### Directions
Render the stretch from the line containing "Page size: 1241x1754." through the line containing "For every layout" as a Markdown table with the columns Row and Line, leaving out any blank lines.

### Supplied records
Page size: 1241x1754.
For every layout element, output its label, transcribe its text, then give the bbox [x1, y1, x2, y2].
--
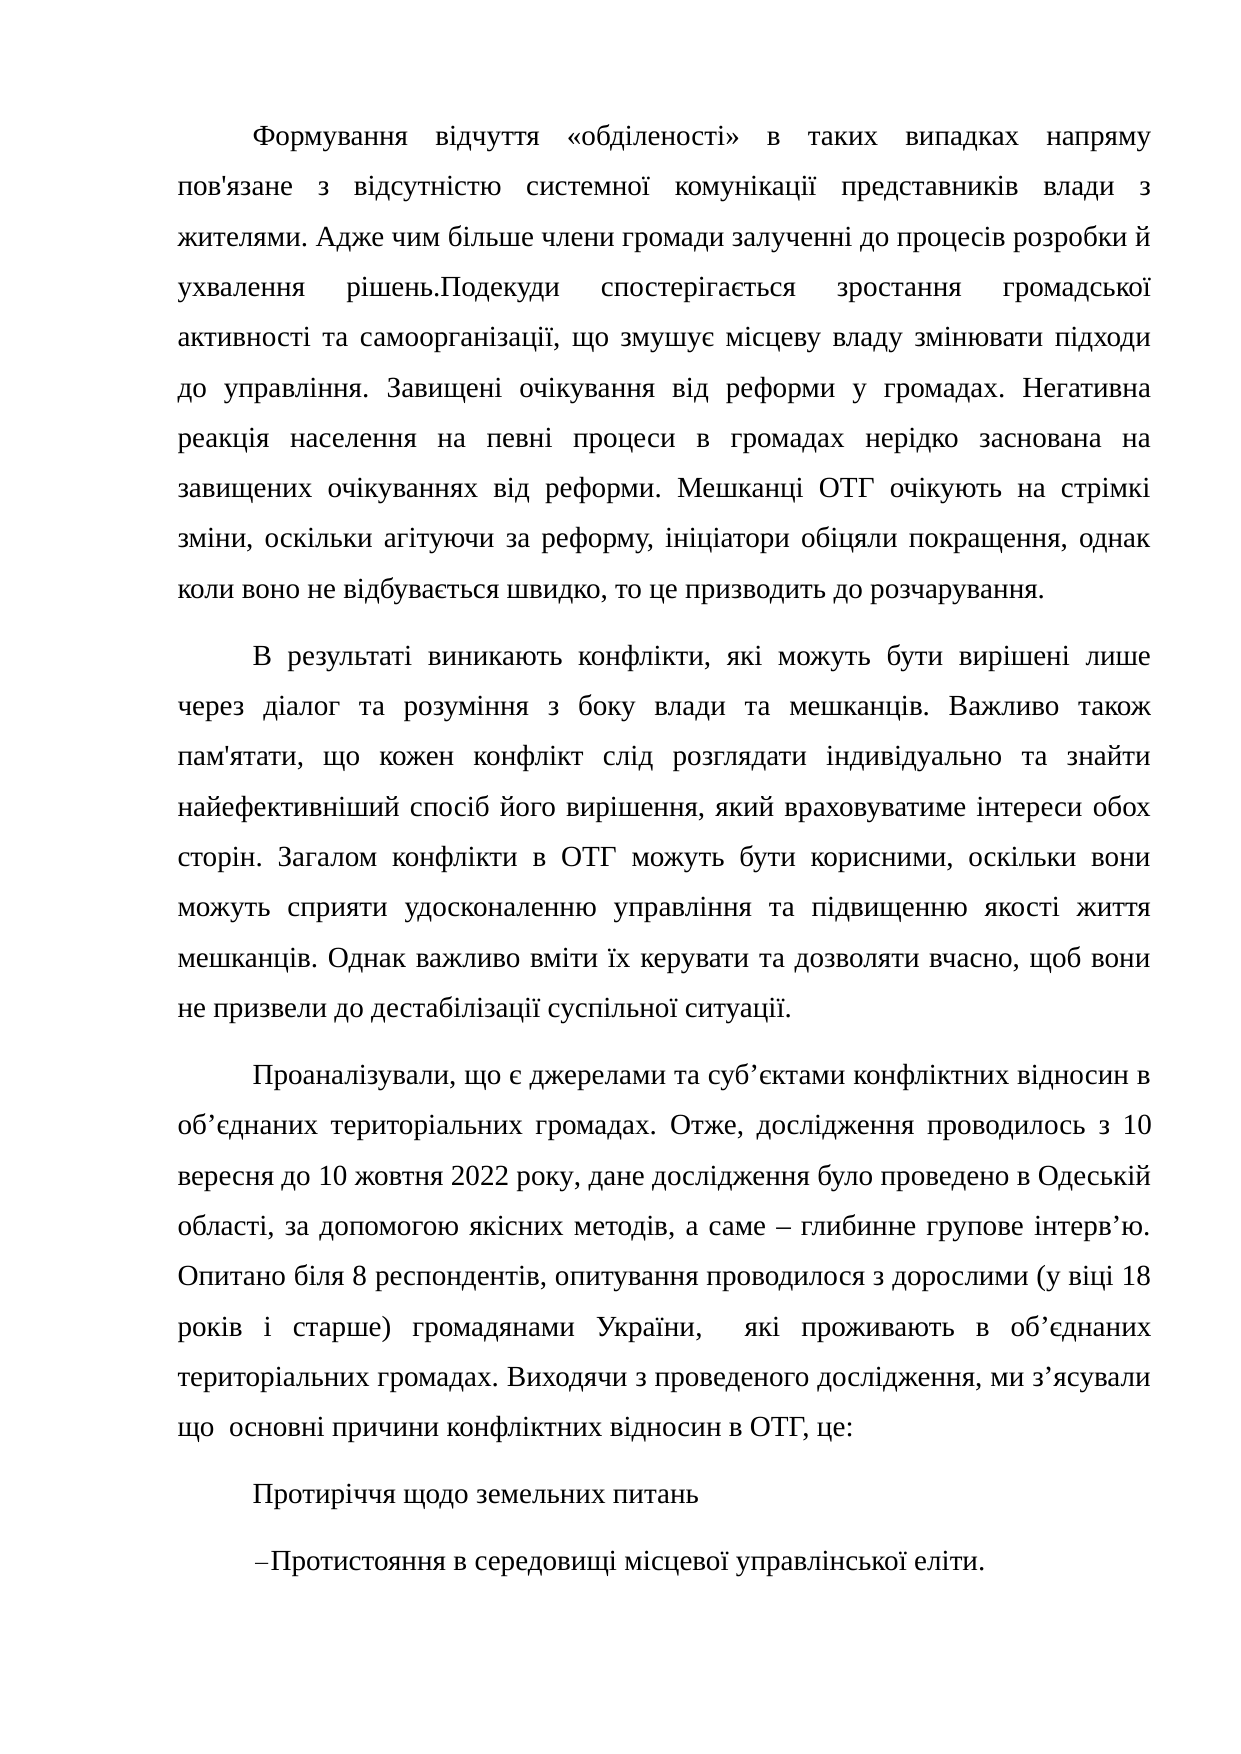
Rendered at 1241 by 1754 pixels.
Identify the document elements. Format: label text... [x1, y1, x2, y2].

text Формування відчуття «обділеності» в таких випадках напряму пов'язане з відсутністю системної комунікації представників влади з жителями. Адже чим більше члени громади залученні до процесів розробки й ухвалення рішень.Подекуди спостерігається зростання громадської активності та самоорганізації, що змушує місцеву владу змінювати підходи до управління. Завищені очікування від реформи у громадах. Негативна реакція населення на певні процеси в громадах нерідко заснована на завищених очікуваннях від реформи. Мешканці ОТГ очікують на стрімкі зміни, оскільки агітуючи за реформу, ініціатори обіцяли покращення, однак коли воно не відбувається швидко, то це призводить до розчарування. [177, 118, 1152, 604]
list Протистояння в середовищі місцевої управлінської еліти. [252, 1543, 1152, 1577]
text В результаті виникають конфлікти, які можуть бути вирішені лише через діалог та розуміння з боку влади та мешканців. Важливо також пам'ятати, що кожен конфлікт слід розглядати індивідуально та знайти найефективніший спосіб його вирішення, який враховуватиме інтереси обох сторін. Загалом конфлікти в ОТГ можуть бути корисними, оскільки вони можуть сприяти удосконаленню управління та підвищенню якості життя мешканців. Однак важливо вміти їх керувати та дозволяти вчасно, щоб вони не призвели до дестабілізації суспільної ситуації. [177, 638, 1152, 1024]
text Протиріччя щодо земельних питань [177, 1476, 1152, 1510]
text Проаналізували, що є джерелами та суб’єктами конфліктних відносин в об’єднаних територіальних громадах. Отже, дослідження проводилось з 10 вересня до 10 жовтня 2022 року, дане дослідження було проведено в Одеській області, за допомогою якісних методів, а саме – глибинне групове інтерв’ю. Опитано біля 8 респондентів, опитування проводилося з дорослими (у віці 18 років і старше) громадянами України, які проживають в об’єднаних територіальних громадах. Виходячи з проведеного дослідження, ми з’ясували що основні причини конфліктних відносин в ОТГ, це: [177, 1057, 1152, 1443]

### Answer for this exercise
| Row | Line |
|---|---|
| 1 | Page size: 1241x1754. |
| 2 | For every layout element, output its label, transcribe its text, then give the bbox [x1, y1, x2, y2]. |